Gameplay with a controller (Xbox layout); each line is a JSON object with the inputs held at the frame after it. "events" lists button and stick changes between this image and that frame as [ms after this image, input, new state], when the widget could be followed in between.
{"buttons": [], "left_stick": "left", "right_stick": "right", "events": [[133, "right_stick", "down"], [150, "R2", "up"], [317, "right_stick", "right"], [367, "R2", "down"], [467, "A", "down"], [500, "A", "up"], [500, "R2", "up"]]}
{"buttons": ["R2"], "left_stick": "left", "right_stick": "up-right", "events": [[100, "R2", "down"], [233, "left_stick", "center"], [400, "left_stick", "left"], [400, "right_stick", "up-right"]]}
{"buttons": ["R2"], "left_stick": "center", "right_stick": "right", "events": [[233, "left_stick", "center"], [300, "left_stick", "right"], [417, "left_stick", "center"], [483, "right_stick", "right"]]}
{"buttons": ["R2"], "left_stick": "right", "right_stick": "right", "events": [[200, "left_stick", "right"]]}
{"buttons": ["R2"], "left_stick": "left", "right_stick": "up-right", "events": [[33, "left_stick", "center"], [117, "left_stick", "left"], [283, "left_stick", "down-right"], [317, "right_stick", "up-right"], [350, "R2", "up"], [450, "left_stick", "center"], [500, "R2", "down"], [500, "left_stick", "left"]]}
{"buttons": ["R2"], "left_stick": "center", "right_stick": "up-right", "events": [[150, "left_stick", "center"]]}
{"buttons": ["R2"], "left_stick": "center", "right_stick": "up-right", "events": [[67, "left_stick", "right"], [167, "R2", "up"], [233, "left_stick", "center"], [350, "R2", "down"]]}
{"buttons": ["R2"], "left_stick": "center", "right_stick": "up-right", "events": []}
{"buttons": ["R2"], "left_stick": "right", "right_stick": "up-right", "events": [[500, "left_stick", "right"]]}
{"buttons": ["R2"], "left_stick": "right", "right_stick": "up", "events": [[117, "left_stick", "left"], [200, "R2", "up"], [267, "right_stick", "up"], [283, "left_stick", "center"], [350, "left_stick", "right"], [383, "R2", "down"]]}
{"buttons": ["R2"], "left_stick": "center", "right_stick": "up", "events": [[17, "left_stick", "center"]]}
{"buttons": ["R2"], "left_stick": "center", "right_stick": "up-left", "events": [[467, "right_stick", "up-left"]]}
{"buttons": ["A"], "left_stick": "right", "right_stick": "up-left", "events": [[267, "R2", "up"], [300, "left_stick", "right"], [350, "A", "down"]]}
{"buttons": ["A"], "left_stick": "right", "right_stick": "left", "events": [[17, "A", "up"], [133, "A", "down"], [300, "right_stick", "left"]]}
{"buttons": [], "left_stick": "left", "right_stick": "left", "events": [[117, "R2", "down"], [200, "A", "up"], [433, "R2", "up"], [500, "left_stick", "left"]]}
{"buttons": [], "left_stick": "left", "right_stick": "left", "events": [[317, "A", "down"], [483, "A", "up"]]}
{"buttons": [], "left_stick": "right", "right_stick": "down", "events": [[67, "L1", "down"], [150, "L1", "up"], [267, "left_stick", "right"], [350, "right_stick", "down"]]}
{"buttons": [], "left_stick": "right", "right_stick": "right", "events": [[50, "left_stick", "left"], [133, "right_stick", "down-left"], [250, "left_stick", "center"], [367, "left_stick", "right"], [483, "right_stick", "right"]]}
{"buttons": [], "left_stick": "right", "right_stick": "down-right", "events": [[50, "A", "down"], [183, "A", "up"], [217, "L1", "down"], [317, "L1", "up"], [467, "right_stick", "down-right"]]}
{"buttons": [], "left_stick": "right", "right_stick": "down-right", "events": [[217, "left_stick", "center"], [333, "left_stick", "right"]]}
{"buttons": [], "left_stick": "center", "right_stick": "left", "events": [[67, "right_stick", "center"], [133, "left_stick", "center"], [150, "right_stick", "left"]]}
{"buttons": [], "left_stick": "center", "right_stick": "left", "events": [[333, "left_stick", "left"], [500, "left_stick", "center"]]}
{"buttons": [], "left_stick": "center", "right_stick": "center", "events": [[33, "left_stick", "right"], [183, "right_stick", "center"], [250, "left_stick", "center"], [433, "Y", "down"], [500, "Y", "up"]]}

### [WHAT IS NEEDED]
Reproduce the whole listing verbatim.

### [EXERCISE RESPONSE]
Gameplay with a controller (Xbox layout); each line is a JSON object with the inputs held at the frame after it. "events" lists button and stick changes between this image and that frame as [ms after this image, input, new state], when the widget could be followed in between.
{"buttons": [], "left_stick": "left", "right_stick": "right", "events": [[133, "right_stick", "down"], [150, "R2", "up"], [317, "right_stick", "right"], [367, "R2", "down"], [467, "A", "down"], [500, "A", "up"], [500, "R2", "up"]]}
{"buttons": ["R2"], "left_stick": "left", "right_stick": "up-right", "events": [[100, "R2", "down"], [233, "left_stick", "center"], [400, "left_stick", "left"], [400, "right_stick", "up-right"]]}
{"buttons": ["R2"], "left_stick": "center", "right_stick": "right", "events": [[233, "left_stick", "center"], [300, "left_stick", "right"], [417, "left_stick", "center"], [483, "right_stick", "right"]]}
{"buttons": ["R2"], "left_stick": "right", "right_stick": "right", "events": [[200, "left_stick", "right"]]}
{"buttons": ["R2"], "left_stick": "left", "right_stick": "up-right", "events": [[33, "left_stick", "center"], [117, "left_stick", "left"], [283, "left_stick", "down-right"], [317, "right_stick", "up-right"], [350, "R2", "up"], [450, "left_stick", "center"], [500, "R2", "down"], [500, "left_stick", "left"]]}
{"buttons": ["R2"], "left_stick": "center", "right_stick": "up-right", "events": [[150, "left_stick", "center"]]}
{"buttons": ["R2"], "left_stick": "center", "right_stick": "up-right", "events": [[67, "left_stick", "right"], [167, "R2", "up"], [233, "left_stick", "center"], [350, "R2", "down"]]}
{"buttons": ["R2"], "left_stick": "center", "right_stick": "up-right", "events": []}
{"buttons": ["R2"], "left_stick": "right", "right_stick": "up-right", "events": [[500, "left_stick", "right"]]}
{"buttons": ["R2"], "left_stick": "right", "right_stick": "up", "events": [[117, "left_stick", "left"], [200, "R2", "up"], [267, "right_stick", "up"], [283, "left_stick", "center"], [350, "left_stick", "right"], [383, "R2", "down"]]}
{"buttons": ["R2"], "left_stick": "center", "right_stick": "up", "events": [[17, "left_stick", "center"]]}
{"buttons": ["R2"], "left_stick": "center", "right_stick": "up-left", "events": [[467, "right_stick", "up-left"]]}
{"buttons": ["A"], "left_stick": "right", "right_stick": "up-left", "events": [[267, "R2", "up"], [300, "left_stick", "right"], [350, "A", "down"]]}
{"buttons": ["A"], "left_stick": "right", "right_stick": "left", "events": [[17, "A", "up"], [133, "A", "down"], [300, "right_stick", "left"]]}
{"buttons": [], "left_stick": "left", "right_stick": "left", "events": [[117, "R2", "down"], [200, "A", "up"], [433, "R2", "up"], [500, "left_stick", "left"]]}
{"buttons": [], "left_stick": "left", "right_stick": "left", "events": [[317, "A", "down"], [483, "A", "up"]]}
{"buttons": [], "left_stick": "right", "right_stick": "down", "events": [[67, "L1", "down"], [150, "L1", "up"], [267, "left_stick", "right"], [350, "right_stick", "down"]]}
{"buttons": [], "left_stick": "right", "right_stick": "right", "events": [[50, "left_stick", "left"], [133, "right_stick", "down-left"], [250, "left_stick", "center"], [367, "left_stick", "right"], [483, "right_stick", "right"]]}
{"buttons": [], "left_stick": "right", "right_stick": "down-right", "events": [[50, "A", "down"], [183, "A", "up"], [217, "L1", "down"], [317, "L1", "up"], [467, "right_stick", "down-right"]]}
{"buttons": [], "left_stick": "right", "right_stick": "down-right", "events": [[217, "left_stick", "center"], [333, "left_stick", "right"]]}
{"buttons": [], "left_stick": "center", "right_stick": "left", "events": [[67, "right_stick", "center"], [133, "left_stick", "center"], [150, "right_stick", "left"]]}
{"buttons": [], "left_stick": "center", "right_stick": "left", "events": [[333, "left_stick", "left"], [500, "left_stick", "center"]]}
{"buttons": [], "left_stick": "center", "right_stick": "center", "events": [[33, "left_stick", "right"], [183, "right_stick", "center"], [250, "left_stick", "center"], [433, "Y", "down"], [500, "Y", "up"]]}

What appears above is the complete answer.